We awoke to a Shenandoah National Park softly shawled in blue fog and cooled by a light mist of dawn rain. Down through the valley the dark tarmac of Skyline Drive wound its way among groves of Poplar, Pine, Oak, and snags of dying Ash. Understory, the ferns and wildflowers bent heavy with dampness, and all around was silent, save for the wine of the tires as we swept toward Front Royal.

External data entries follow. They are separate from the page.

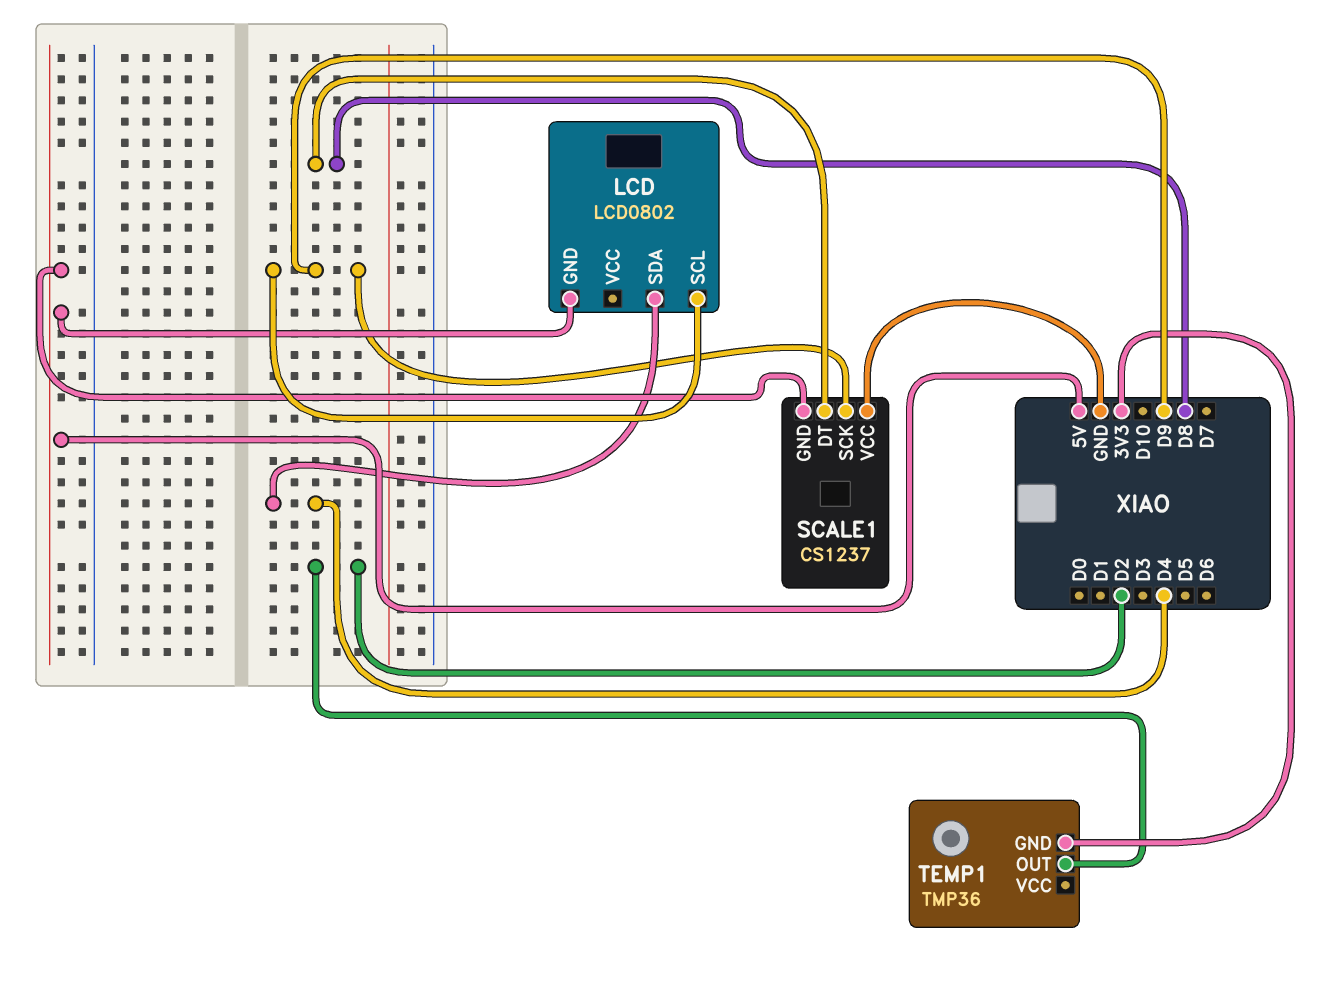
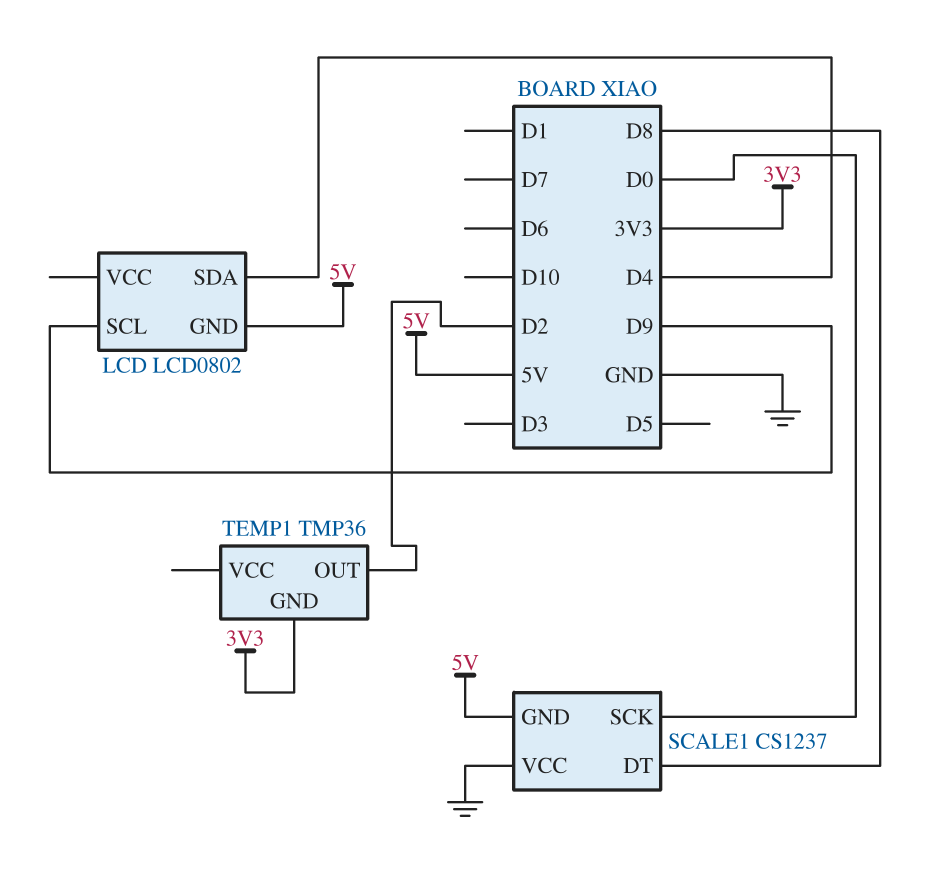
SCALE1 pin SCK: D9 -> D0

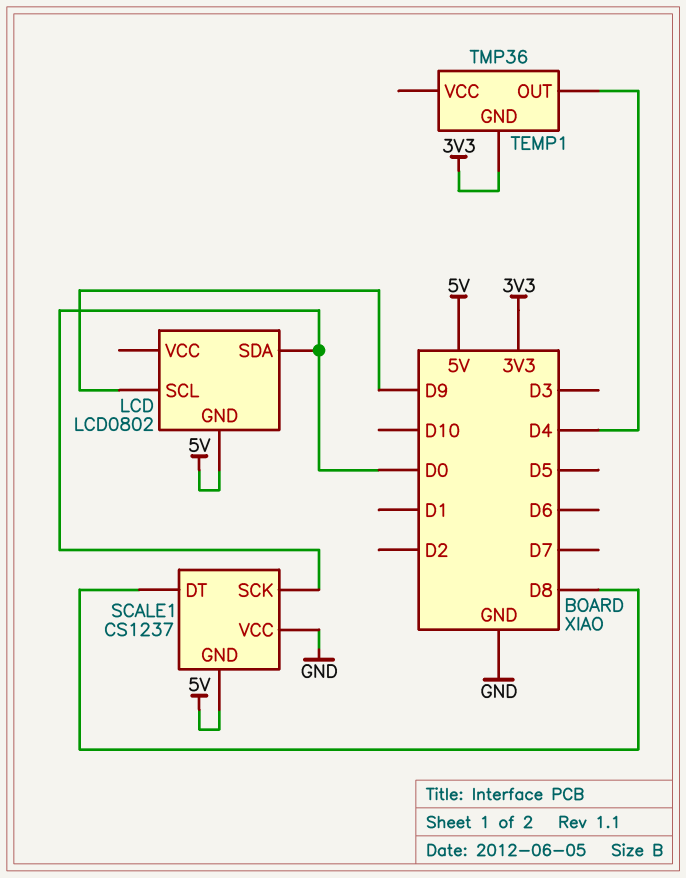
LCD pin SDA: D4 -> D0
TEMP1 pin OUT: D2 -> D4

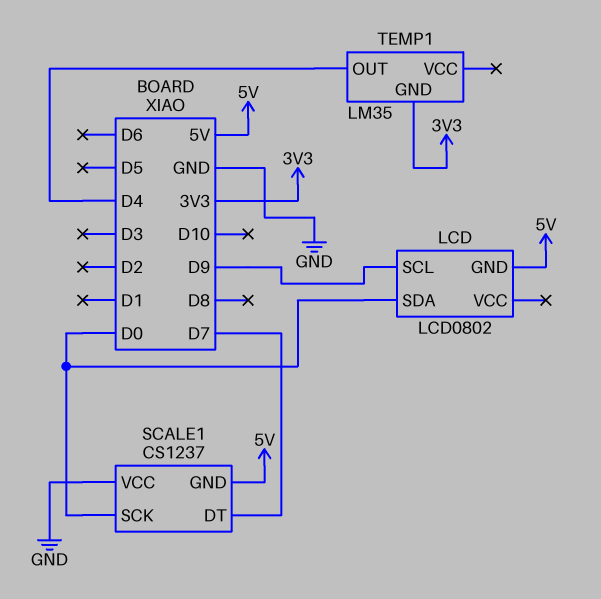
SCALE1 pin DT: D8 -> D7
TEMP1: TMP36 -> LM35

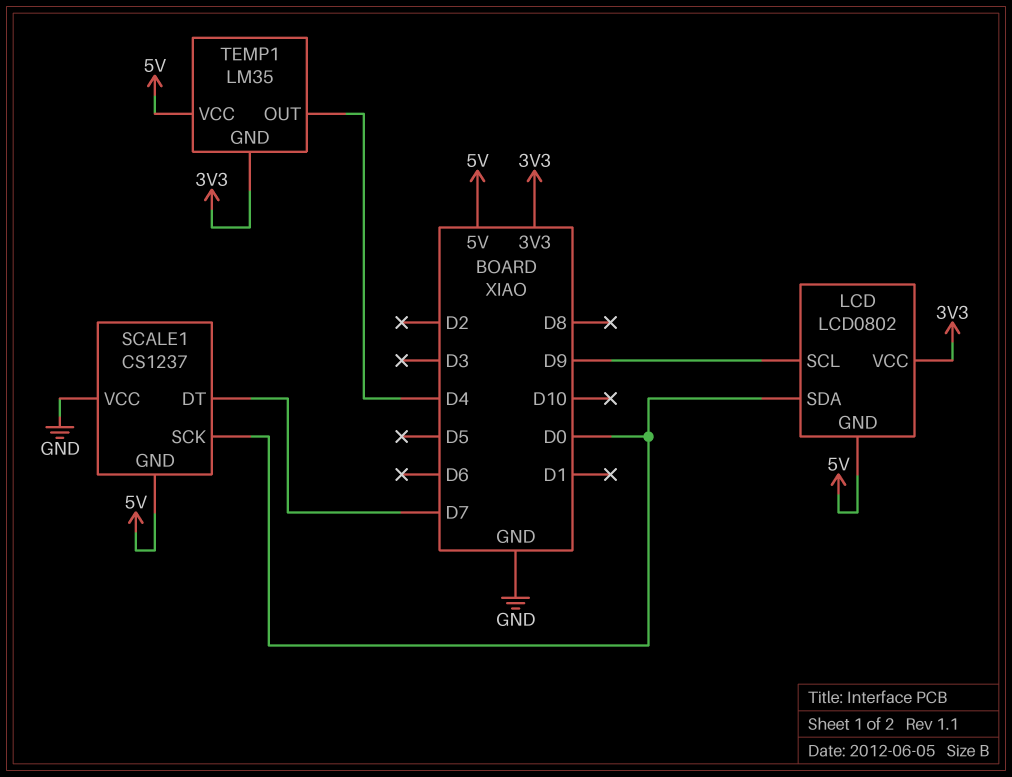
LCD pin VCC: none -> 3V3
TEMP1 pin VCC: none -> 5V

The plan was to follow the Shenandoah Valley to the Cumberland Valley and into the Hudson Valley and Champlain Valley — all part of the western formation of valleys along the Appalachians. But, we did not yet know the rules. Just after a brief stop in Front Royal, we checked the border crossing website to estimate wait times for tomorrow’s move into Canada. As it would happen, the rules for crossing the border have been updated since we left Atlanta. You are now required to have a very specific type of COVID test completed within 72 hours of your crossing. We do not have that test. We can not get to Cape Breton without entering Canada and we can not enter Canada without that test. These are the rules.

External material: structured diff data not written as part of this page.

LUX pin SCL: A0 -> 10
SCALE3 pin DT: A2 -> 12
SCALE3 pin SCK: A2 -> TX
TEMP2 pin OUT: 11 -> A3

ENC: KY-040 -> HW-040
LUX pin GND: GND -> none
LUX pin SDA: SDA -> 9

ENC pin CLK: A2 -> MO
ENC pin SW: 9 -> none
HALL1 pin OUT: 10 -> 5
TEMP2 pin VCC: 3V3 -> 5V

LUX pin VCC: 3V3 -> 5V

It turns out we can get that test. In Manchester, New Hampshire. We figure all this out as we travel toward Eastern Pennsylvania. Since everything depends on getting the test, getting it read and having all that within a certain number of hours of crossing the border, we alter course and find the fastest route to Manchester. This route is neither interesting nor scenic, nor peaceful, but it is doable.
So tomorrow at around noon we will be tested and by 6 pm we should be in St. John for the night so we can catch a ferry across the Bay of Fundy to Nova Scotia at 8 am on Friday morning. But really, who knows. Tonight, we are being serenaded by coyotes, tree frogs and the periodic splash of a leaping fish, along the banks of the Housatonic River in Connecticut. It is a pleasant bookend to the shawl of Shenandoah fog from this morning, and a faithful tonic to the day of highways and phone calls and figuring out.
We will move on tomorrow at dawn, completely confident that it will all work out and thoroughly happy to be trying to make sure it does. These are the rules.